Unocal has maintained silence on the takeover battle since late June, frustrating some shareholders, who say the board should be more aggressive in trying to get both sides to raise their offers.

"Right now, there's a stalemate," said one U.S. fund manager who holds a stake in Unocal. "To get Chevron to move, the board needed to show that they were willing to endorse the Chinese bid. Obviously, the board is not willing to do that after two meetings. So we're stuck."

Analysts have said it is likely that both Chevron and CNOOC are reluctant to be the first to raise their offers and trigger a bidding war.

But expectations of such a bidding war have risen in recent days, pushing up Unocal shares about 10 percent past Chevron's $60 a share offer to around $65 a share. CNOOC shares slid percent on Monday, their third consecutive day of losses, on fears it could raise its bid further and cut into any value CNOOC shareholders would derive from the acquisition.

Peter Schoenfeld, chief executive officer of New York-based investment firm PSAM LLC, which holds 1 million Unocal shares, said CNOOC may need to raise its bid to win Unocal's support.

"We feel CNOOC would be well advised to put an improved or best bid on the table now," Schoenfeld told Reuters. "At this point CNOOC is not purely bidding against Chevron, but to gain support of the board of Unocal to forego their 'bird in hand."'

Chevron, the No. 2 U.S. oil company, has stood by its deal signed in April, though some analysts and investors expect it to raise its bid as a crucial vote on the deal by Unocal shareholders on Aug. 10 draws near.

Unocal had not chosen the CNOOC offer partly because of concerns that U.S. regulators might not approve the deal.

U.S. political opposition to the Chinese offer is growing as some believe a sale of Unocal, which has assets stretching from Myanmar to the Gulf of Mexico (search), to a Beijing-controlled firm would harm U.S. national energy security.

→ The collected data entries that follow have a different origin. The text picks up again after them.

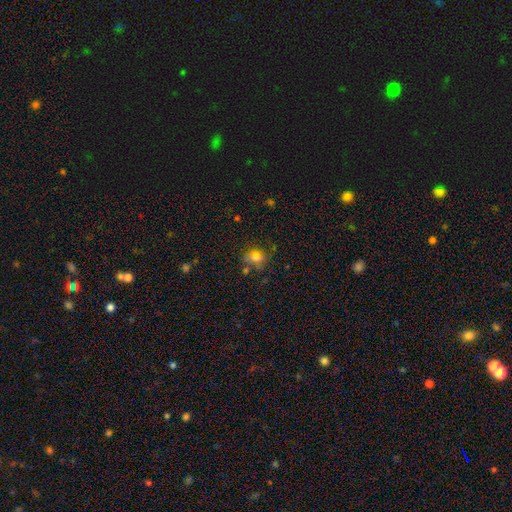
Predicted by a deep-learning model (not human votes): Smooth or featured?
  - smooth: 70% *
  - star or artifact: 15%
  - featured or disk: 15%
How rounded?
  - round: 52% *
  - in between: 46%
  - cigar-shaped: 2%
Merging?
  - none: 62% *
  - minor disturbance: 19%
  - merger: 10%
  - major disturbance: 8%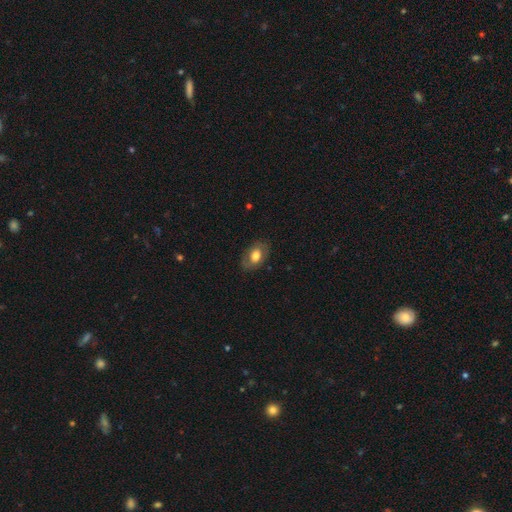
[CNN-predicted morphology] smooth-or-featured: smooth: 64% | featured or disk: 28% | star or artifact: 7%
  how-rounded: in between: 83% | round: 16% | cigar-shaped: 1%
  merging: none: 80% | minor disturbance: 14% | major disturbance: 5% | merger: 1%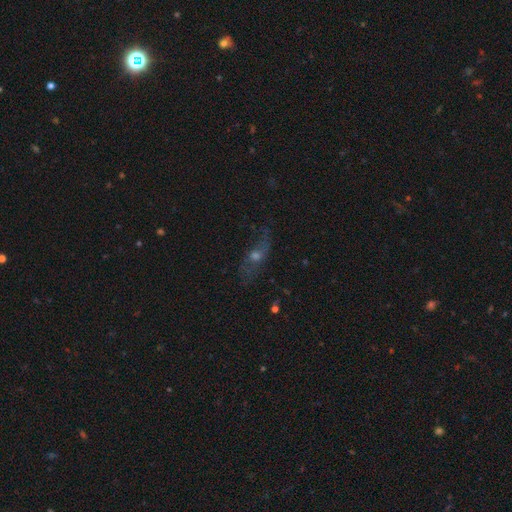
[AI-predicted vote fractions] Smooth or featured?
  - featured or disk: 51% *
  - smooth: 31%
  - star or artifact: 18%
Edge-on disk?
  - no: 63% *
  - yes: 37%
Merging?
  - none: 60% *
  - minor disturbance: 22%
  - major disturbance: 15%
  - merger: 3%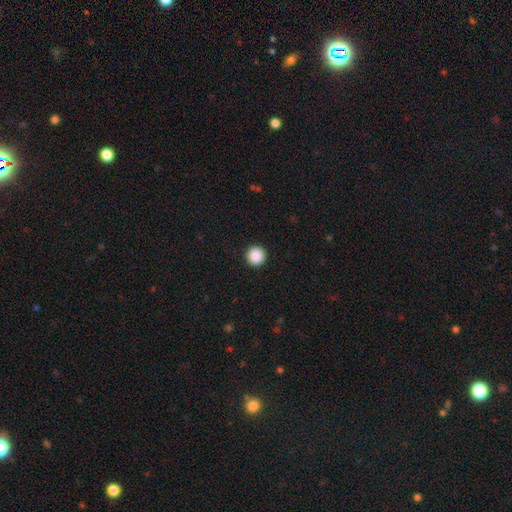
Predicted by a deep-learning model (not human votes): Smooth or featured? smooth (89%)
How rounded? round (96%)
Merging? none (94%)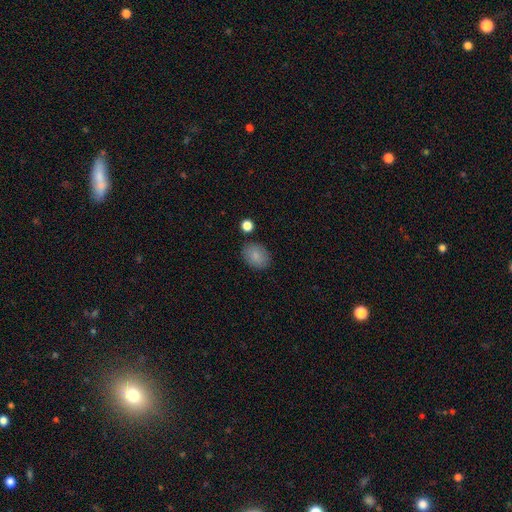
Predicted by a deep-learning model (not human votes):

The U.S. House Energy and Commerce Committee will hold a hearing on CNOOC's bid for Unocal on Tuesday, on the heels of a Congressional hearing last week at which critics lashed out against the Chinese bid.

"It's my judgment that U.S. strategic interests are not served by selling a U.S.-based oil company to a company that's 70 percent owned by the Chinese Communist government," Rep. Joe Barton, the Texas Republican who chairs the House energy committee, said in a statement on Monday.

Lawmakers and Chevron also say it is hard for Chevron to compete with CNOOC on financing terms. CNOOC's bid is financed with low and zero-interest loans from state entities.

CNOOC has tweaked its bid to provide more assurances for Unocal. CNOOC is setting aside $2.5 billion in an escrow account in the United States that would be paid to Unocal shareholders if the Chinese firm walked away from the deal.

But CNOOC would not owe any money if the U.S. government blocks the deal, as long as it met all conditions set in its contract to address U.S. security concerns.

CNOOC is also putting an additional $500 million in escrow, which would be used to pay Chevron as a break-up fee if Unocal accepted the Chinese bid.